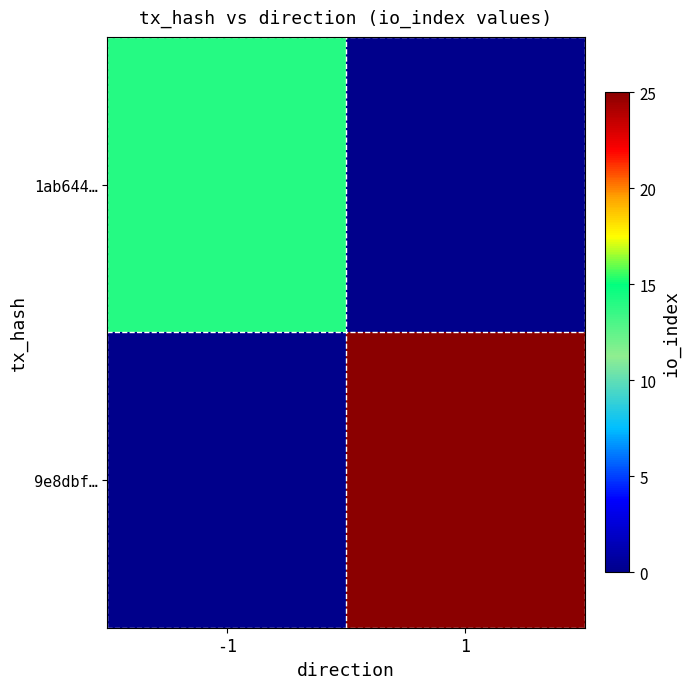

At how many categories does at least one series exceed 11?

2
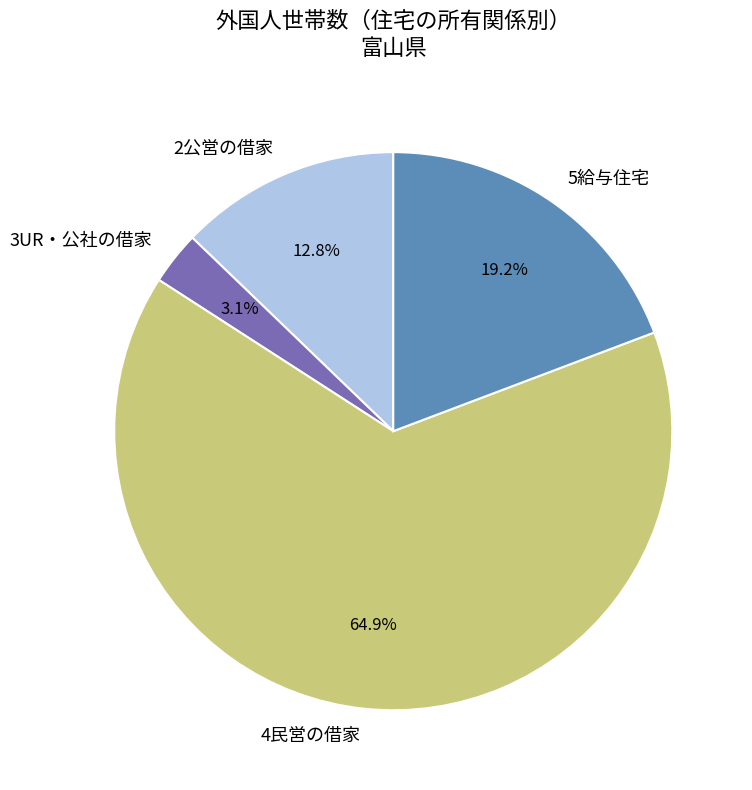

Is there a majority slice in this chart?

Yes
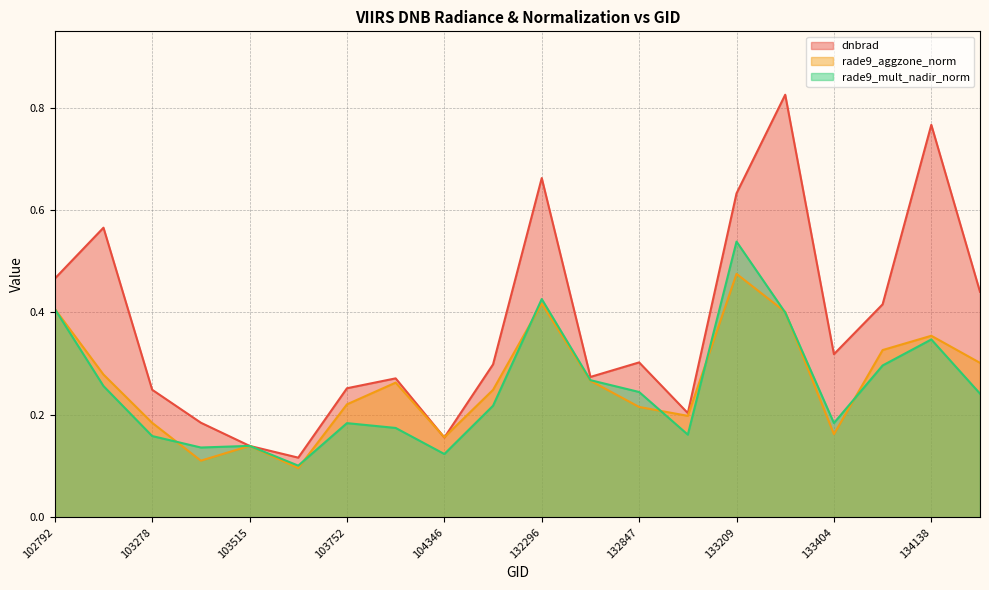

In dnbrad, how many points are higher than both neighbors (excluding endpoints)?

6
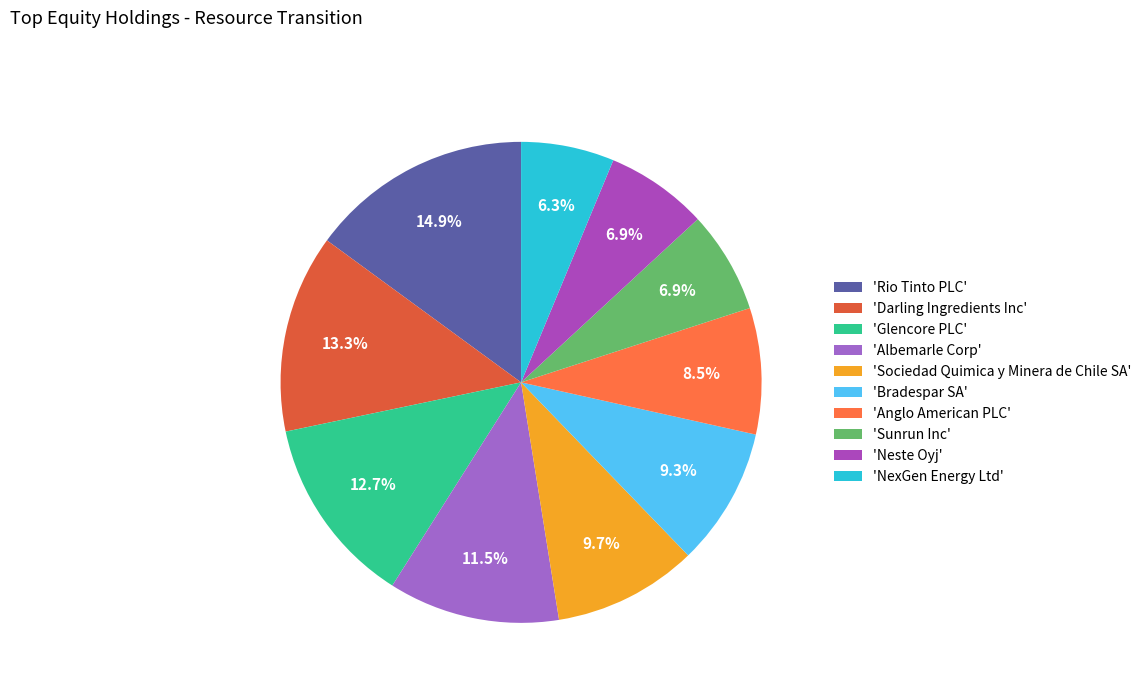

Is there any slice that represents more than half of the pie?

No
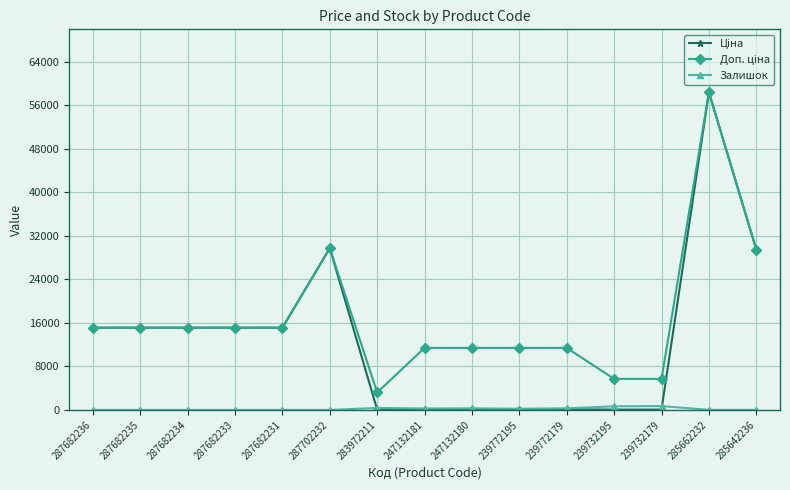

Does the chart display data point markers on the line(s)?

Yes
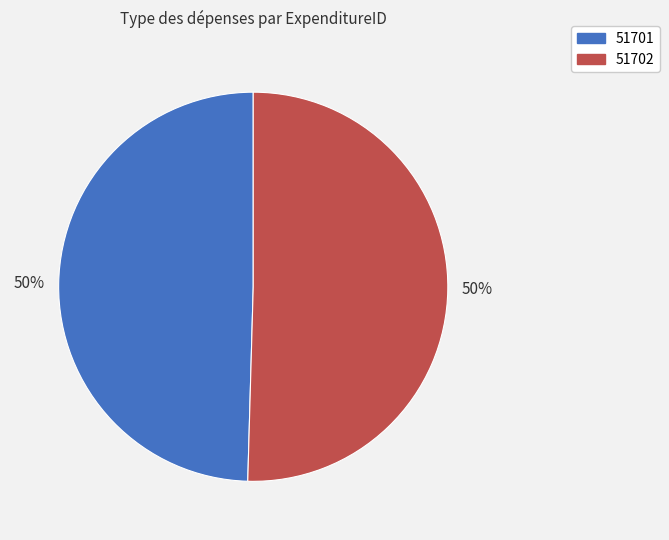

To the nearest percent, what percentage of the pie is 51701?

50%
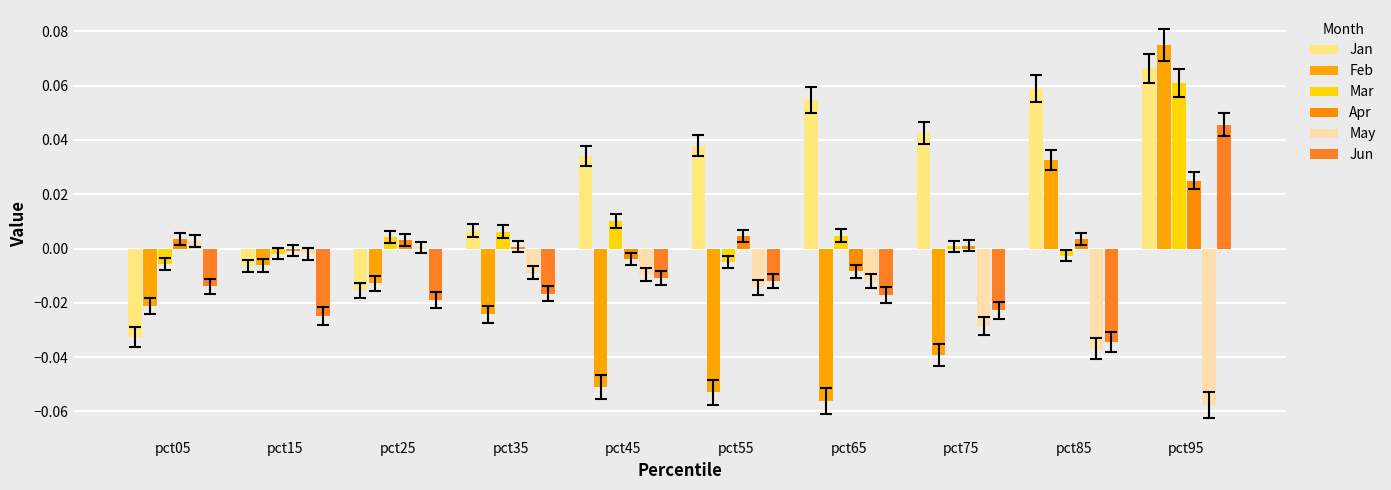

Which series has the largest total across all categories?

Jan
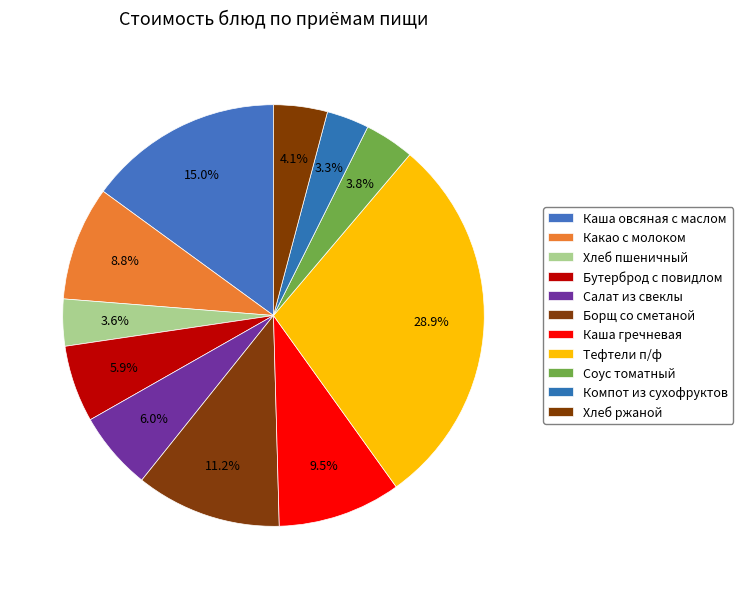

How many slices are in this pie chart?

11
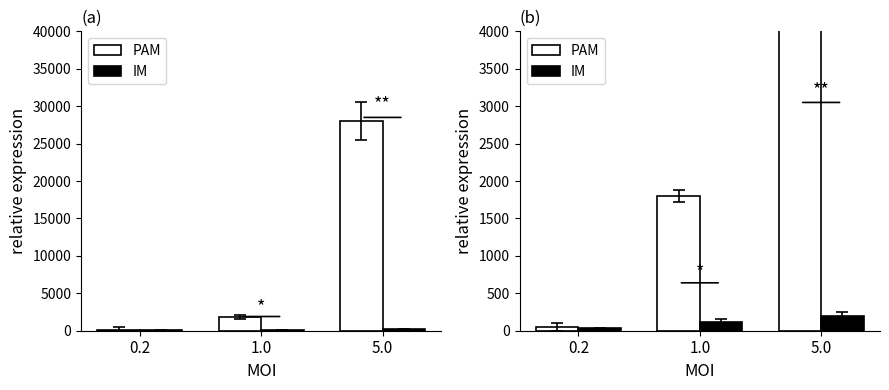

Where is IM nearest to the value 115?

1.0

_ _ _ _ _ _ _

# WHAT YOU WILL DO
Please extract every line of text from the records above, word for word, and leave the pictures out of your answer.

# WRITTEN RESPONSE
At how many categories does at least one series exceed 11?

2

Is there a majority slice in this chart?

Yes

In dnbrad, how many points are higher than both neighbors (excluding endpoints)?

6

Is there any slice that represents more than half of the pie?

No

Does the chart display data point markers on the line(s)?

Yes

To the nearest percent, what percentage of the pie is 51701?

50%

Which series has the largest total across all categories?

Jan

How many slices are in this pie chart?

11

Where is IM nearest to the value 115?

1.0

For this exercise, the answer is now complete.